Flexible spending account (FSA). Originally, HSAs weren’t available to those with employer health coverage. Instead, employees were offered FSAs, or flexible spending accounts, as a way to lay aside money tax-free to pay for such out-of-pocket health costs as deductibles, copayments and other limited medical, dental and prescription expenses.
FSAs are still around and also can be set up to pay for child care. Employers often provide an FSA match, similar to their contributions to HSAs.
You’re allowed to contribute up to $2,500 annually into your FSA, but unlike with HSAs, you must use the money by year’s end or you lose it. Employers can now grant you a $500 carryover or a 2 1/2-month grace period to exhaust your balance, but not both.
Health reimbursement arrangement/account (HRA). Health reimbursement arrangements, also known as health reimbursement accounts, are owned and funded by the employer and are used to pay for health expenses not covered by your group plan, including deductibles and coinsurance. Because the money is not considered income, it’s tax-free to you.
Premium reimbursement arrangement (PRA). Through a premium reimbursement arrangement, your employer agrees to reimburse you a fixed monthly premium amount, provided you purchase your own health insurance. The reimbursement amount may be added to your paycheck tax-free. Note, however, that the U.S. Department of Labor and the IRS have said that premium reimbursement arrangements violate the Affordable Care Act and may be subject to penalties.
Not necessarily a result of health reform
Management consultant Jay Savan with Mercer says the wheels were in motion on the new push toward consumer-directed health plans well before health care reform and the signing of the Affordable Care Act in 2010.
“Some employers say it’s all about the ACA, but I beg to differ,” he says, noting that before the law, U.S. employer plans were already meeting Obamacare’s coverage standards.
But corporations were struggling with medical costs. By providing consumers with new plan options that reward comparison shopping, employers hope to drive down medical prices by spurring competition, Savan says.
“The unfortunate reality is, even in the best of circumstances, health costs are projected to rise 4.6 percent next year,” he says. “That’s a pretty steep number in an economy where revenues are not growing at that level.”

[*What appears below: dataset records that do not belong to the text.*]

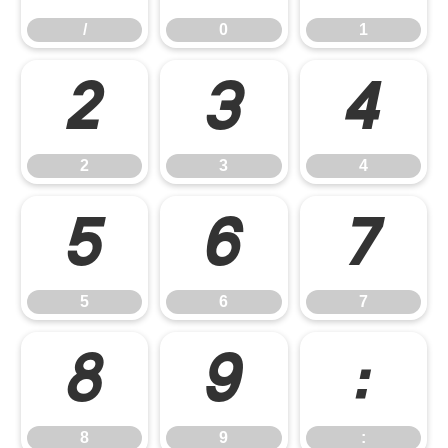
/
0
1
2
3
4
2
3
4
5
6
7
5
6
7
8
9
:
8
9
: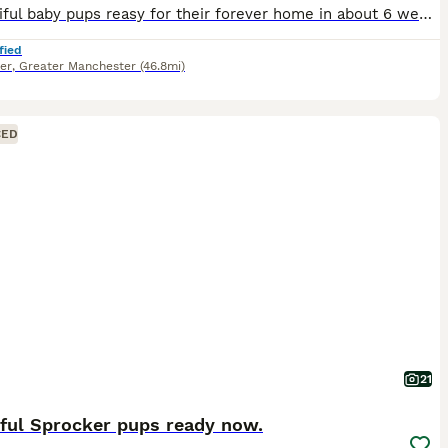
5 beautiful baby pups reasy for their forever home in about 6 weeks time We have 4 boys 1 girl , girl is yellow collar . Price includes £150 non refundable deposit to secure pup First injections ,
fied
er
,
Greater Manchester
(46.8mi)
CED
21
iful Sprocker pups ready now.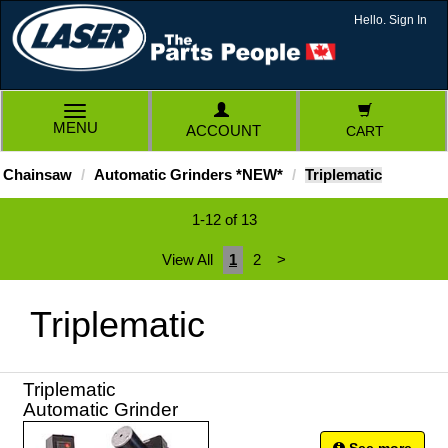
Hello. Sign In
TOGGLE
MENU
ACCOUNT
CART
NAVIGATION
Chainsaw
Automatic Grinders *NEW*
Triplematic
1-12 of 13
View All
1
2
>
Triplematic
Triplematic
Automatic Grinder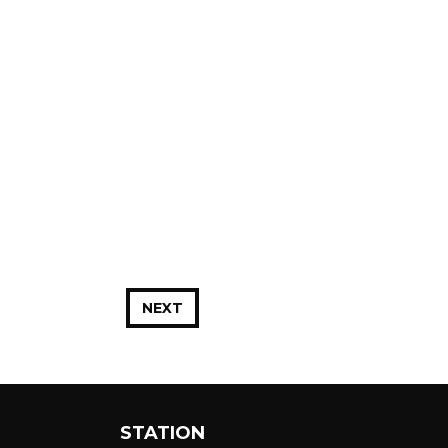
NEXT
STATION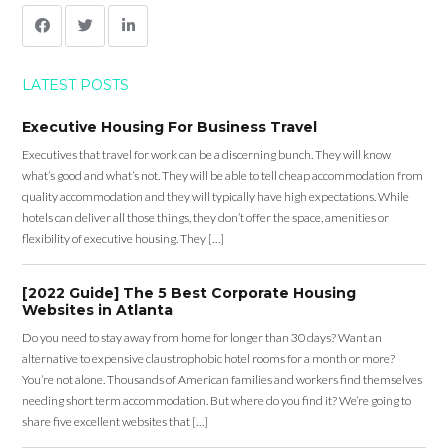
LATEST POSTS
Executive Housing For Business Travel
Executives that travel for work can be a discerning bunch. They will know
what’s good and what’s not. They will be able to tell cheap accommodation from
quality accommodation and they will typically have high expectations. While
hotels can deliver all those things, they don’t offer the space, amenities or
flexibility of executive housing. They […]
[2022 Guide] The 5 Best Corporate Housing
Websites in Atlanta
Do you need to stay away from home for longer than 30 days? Want an
alternative to expensive claustrophobic hotel rooms for a month or more?
You’re not alone. Thousands of American families and workers find themselves
needing short term accommodation. But where do you find it? We’re going to
share five excellent websites that […]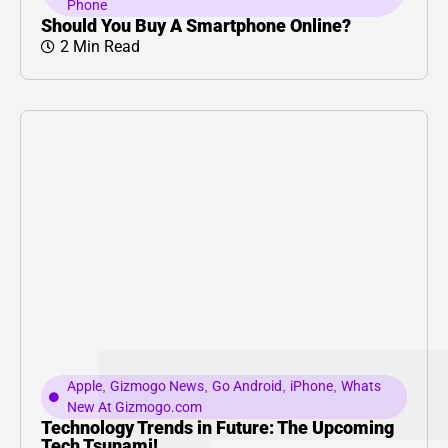
Phone
Should You Buy A Smartphone Online?
2 Min Read
Apple
,
Gizmogo News
,
Go Android
,
iPhone
,
Whats
New At Gizmogo.com
Technology Trends in Future: The Upcoming
Tech Tsunami!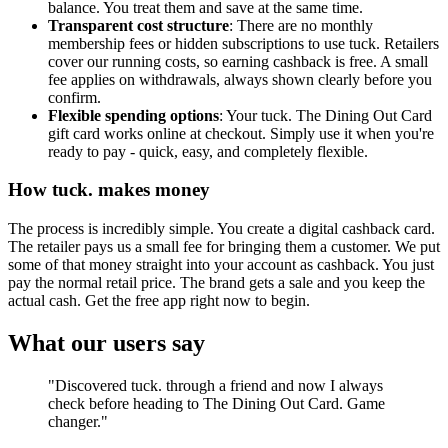
balance. You treat them and save at the same time.
Transparent cost structure
: There are no monthly
membership fees or hidden subscriptions to use tuck. Retailers
cover our running costs, so earning cashback is free. A small
fee applies on withdrawals, always shown clearly before you
confirm.
Flexible spending options
: Your tuck. The Dining Out Card
gift card works online at checkout. Simply use it when you're
ready to pay - quick, easy, and completely flexible.
How tuck. makes money
The process is incredibly simple. You create a digital cashback card.
The retailer pays us a small fee for bringing them a customer. We put
some of that money straight into your account as cashback. You just
pay the normal retail price. The brand gets a sale and you keep the
actual cash. Get the free app right now to begin.
What our users say
"Discovered tuck. through a friend and now I always
check before heading to The Dining Out Card. Game
changer."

Consulting firms such as Mercer and Aon Hewitt are leveraging the shift to consumer-driven care by providing private health exchanges where workers can shop for their own coverage. That relieves employers of the administrative burden of offering health insurance to workers.
Concern for the consumer
The pressure on consumers to come up to speed quickly on HSAs, FSAs and the mechanics of consumer-directed health plans worries Amy Bach, executive director of the San Francisco-based consumer group United Policyholders.
“On balance, the innovations, the competition and the proliferation of options are good for consumers who know how to shop,” she says. “For those who don’t, it’s always going to be a problem because it’s not clear that there are viable default health options anymore. It’s not one-size-fits-all anymore.”